Intanto, però, le regioni italiane chiamate al voto passano dal rosso al verde (buon’ultima l’Umbria) ed i prossimi due appuntamenti (Emilia-Romagna e Calabria andranno alle urne il prossimo 26 gennaio 2020) potrebbero rappresentare il “de profundis” per il governo. Non bastassero i problemi politici, ad aggravare la situazione di Conte e dei suoi sostenitori ci sono anche le emergenze economico-sociali ed ambientali. Sul tappeto – e richiedono una veloce soluzione – ci sono i problemi rappresentati dalla ex Ilva e dall’Alitalia. Due grane non da poco, da far tremare i polsi a chiunque si trovasse a Palazzo Chigi. Lo stabilimento tarantino è a rischio chiusura, con grave danno per l’economia nazionale e locale. Ma anche un  proseguimento della sua attività, senza un serio e rapido piano di risanamento ambientale, costituisce una emergenza sanitaria per i pericoli che corrono gli abitanti del quartiere Tamburi a causa delle esalazioni dagli impianti.
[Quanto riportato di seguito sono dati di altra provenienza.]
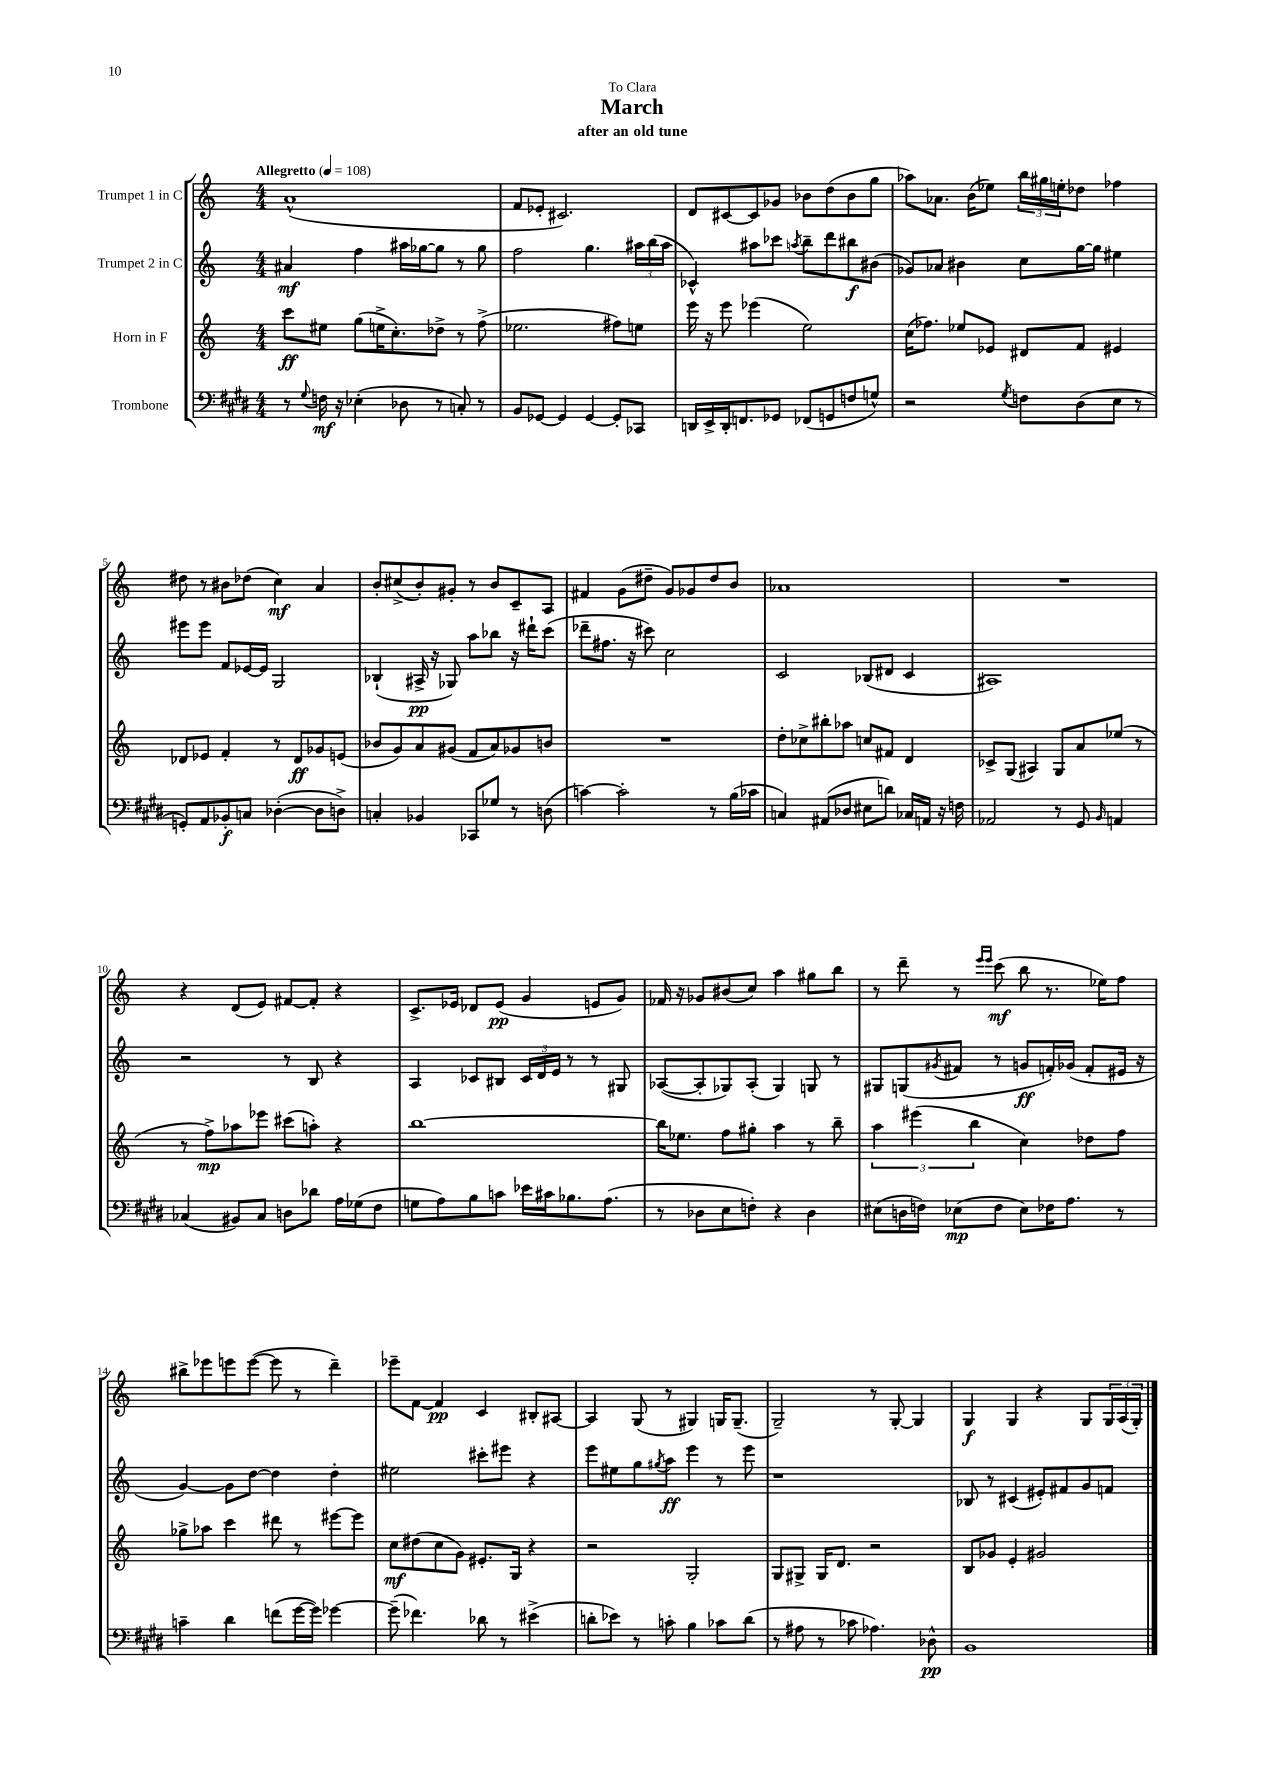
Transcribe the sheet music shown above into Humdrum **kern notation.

**kern	**kern	**kern	**kern
*staff4	*staff3	*staff2	*staff1
*clefF4	*clefG2	*clefG2	*clefG2
*k[f#c#g#d#]	*k[]	*k[]	*k[]
*M4/4	*M4/4	*M4/4	*M4/4
*MM108	*MM108	*MM108	*MM108
8r	8ccc	4a#	(1a^^
8qqG#	.	.	.
16F	8ee#	.	.
16r	.	.	.
(4E-'	(8gg	4ff	.
.	16ee^	.	.
.	8.cc')	.	.
8D-	.	16aa#	.
.	.	[16gg-	.
8r	8dd-^	8gg-]	.
8C')	8r	8r	.
8r	(8ff^	8gg-	.
=	=	=	=
8BB	2.ee-	2ff	8f
[8GG-	.	.	8e-'
4GG-]	.	.	2.c#)
[4GG-	.	4.gg	.
8GG-']	8ff#)	.	.
8CC-	8ee	24aa#	.
.	.	(24bb	.
.	.	24aa#	.
=	=	=	=
16DD	16eee	4c-^^)	8d
16EE^	16r	.	.
16DD'	8eee	.	[8c#
8.FF	.	.	.
.	(4eee-	8aa#	8c#]
8GG-	.	8ccc-	8g-
.	.	8qaa	.
(8FF-	2ee)	8bb~	8b-
8GG	.	8ddd	(8dd
8F	.	8bb#	8b-
8G^^)	.	(8b#	8gg
=	=	=	=
2r	(16cc	8g-)	8aa-)
.	8.ff-)	.	.
.	.	8a-	8.a-
.	8ee-	4b#	.
.	.	.	(16b
.	8e-	.	8ee-)
8qG#	.	.	.
8F	8d#	8cc	24bb
.	.	.	24gg#
.	.	.	24ee'
(8D#	8f	[16gg	8dd-
.	.	16gg]	.
8E	4e#	4ee#	4ff-
8r	.	.	.
=	=	=	=
8GG')	8d-	8eee#	8dd#
8AA	8e-	8eee#	8r
8BB-'	4f'	8f	8b#
8C	.	[16e-	(8dd-
.	.	16e-]	.
([4D-'	8r	2G	4cc)
.	8d-	.	.
8D-]	8g-	.	4a
8D^)	(8e	.	.
=	=	=	=
4C'	8b-	(4B-`	8b'
.	8g)	.	(8cc#^
4BB-	8a	16A#^	8b')
.	.	16r	.
.	(8g#	8G-)	8g#'
8CC-	8f	8aa	8r
8G-	8a)	8bb-	8b
8r	8g-	16r	8c~
.	.	16ddd#`	.
(8D	8b	(8ccc	8A
=	=	=	=
[4c)	1r	8ddd-~	4f#
.	.	8.ff#	.
2c']	.	.	(8g
.	.	16r	.
.	.	8ccc#)	8dd#~
.	.	2cc	8g)
.	.	.	8g-
8r	.	.	8dd#
(16B	.	.	8b
16c-	.	.	.
=	=	=	=
4C)	8dd'	2c	1a-
.	8cc-^	.	.
(8AA#	8bb#'	.	.
8D-	8aa-	.	.
8E#	8cc	(8B-	.
8d)	8f#	8d#	.
16C-	4d	4c	.
16AA	.	.	.
16r	.	.	.
16F	.	.	.
=	=	=	=
2AA-	8c-^	1A#)	1r
.	(8G	.	.
.	4A#)	.	.
8r	8G	.	.
8GG#	8a	.	.
16qqBB	.	.	.
4AA	(8ee-	.	.
.	8r	.	.
=	=	=	=
(4C-	8r	2r	4r
.	8ff^)	.	.
8BB#)	8aa-	.	(8d
8C-	8eee-	.	8e)
8D	(8ccc#	8r	[8f#
8d-	8aa')	8B	8f#']
16A	4r	4r	4r
(16G-	.	.	.
8F#	.	.	.
=	=	=	=
8G	[1bb	4A	8.c^
8A)	.	.	.
.	.	.	16e-
8B	.	8c-	8d-
8c	.	8B#	(8e-
16e-	.	24c-	4g
.	.	24d	.
16c#	.	.	.
.	.	24e	.
8.B-	.	8r	.
.	.	8r	8e
(8.A	.	.	.
.	.	8G#	8g)
=	=	=	=
8r	16bb]	([8A-	16f-
.	8.ee-	.	16r
8D-	.	8A-']	8g-
8E	8ff	8G-)	(8b#
8F')	8gg#'	(8A-'	8cc)
4r	4aa	4G-)	4aa
4D-	8r	8G	8gg#
.	8bb~	8r	8bb
=	=	=	=
(8E#	6aa	8G#	8r
16D	.	(8G	8ddd~
.	(6eee#	.	.
16F)	.	.	.
.	.	8qg#	.
(8E-	.	8f#	8r
.	6bb	.	.
.	.	.	16qqeee
.	.	.	16qqeee
8F	.	8r	(8ccc
8E-)	4cc)	8g	8bb
16F-	.	16f')	8.r
8.A	.	(16g-	.
.	8dd-	8f'	.
.	.	.	16ee-)
8r	8ff	16e#	8ff
.	.	16r	.
=	=	=	=
4c~	8gg-^	[4g)	8bb#^
.	8aa-	.	8eee-
4d#	4ccc	8g]	8eee
.	.	[8dd	([8eee
(8f	8ddd#	4dd]	8eee]
[16g#	8r	.	8r
16g#])	.	.	.
[4g-	[8eee#	4dd'	4ddd~)
.	8eee#]	.	.
=	=	=	=
(8g-~]	8cc	2ee#	8eee-~
4.f-)	(8dd#	.	[8f
.	8cc	.	4f]
.	8g)	.	.
8d-	8.e#'	8ccc#'	4c
8r	.	8eee#	.
.	16G	.	.
(4e#^	4r	4r	8B#'
.	.	.	[8A#
=	=	=	=
8d'	2r	8eee	4A#]
8e-)	.	8ee#	.
8r	.	8gg	(8G
.	.	8qgg#	.
8c'	.	8aa	8r
4B	2G'	4eee	4G#)
8c-	.	8r	16G
.	.	.	(8.G~
(8d	.	8eee	.
=	=	=	=
8r	8G	1r	2G~)
8A#	8G#^	.	.
8r	16G#	.	.
.	8.d	.	.
8c-	.	.	.
4.A-)	2r	.	8r
.	.	.	[8G'
.	.	.	4G]
8D-^^	.	.	.
=	=	=	=
1BB	8B	8B-	4G
.	8g-	8r	.
.	4e'	(4c#	4G
.	2g#	8e#')	4r
.	.	8f#	.
.	.	8g	8G
.	.	8f	24G
.	.	.	(24A
.	.	.	24G')
==	==	==	==
*-	*-	*-	*-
La nostra compagnia aerea di bandiera, poi, è diventata in questi anni un pozzo “succhiasoldi” senza riuscire a decollare ed a gestire le sue attività senza il sostegno dello Stato. 

Ogni piano di rilancio è stato bruciato e non si vede all’orizzonte nessun “cavaliere bianco” in grado di  permettere all’Alitalia reggere la concorrenza. Anche l’ultimo, che doveva vedere l’impegno di F.S., Atlantia ed altri, si è arenato per il disimpegno della società dei Benetton, sotto attacco dei cinquestelle che, dopo il crollo del ponte Morandi a Genova, chiedono di revocare loro le concessioni autostradali. Poi ci sono le emergenze ambientali. Il maltempo che ha caratterizzato il mese di novembre ha messo in ginocchio Venezia, ha provocato frane e smottamenti dappertutto, il crollo di un viadotto sull’autostrada Torino-Savona che poteva provocare un’altra strage di automobilisti. Serve quindi un grandioso piano di interventi per mettere in sicurezza tanta parte del nostro territorio. 

Il governo vive quindi in uno stato di assedio, sia sul fronte politico che su quelli economici, sociali ed ambientaii. Servirebbe un “vedere comune” delle cose, ma ogni componente la maggioranza ha una sua visione sul come e quando procedere. Manca una strategia comune per tentare di rompere l’assedio, che si sta facendo sempre più stringente. E non basta l’aiuto dell’Unione Europea che ha chiuso più di un occhio sullo stato dei nostri conti pubblici ed ha permesso, almeno per il momento, di varare una legge di stabilità in deficit per evitare la stangata dell’Iva e di mantenere il reddito di cittadinanza e quota cento.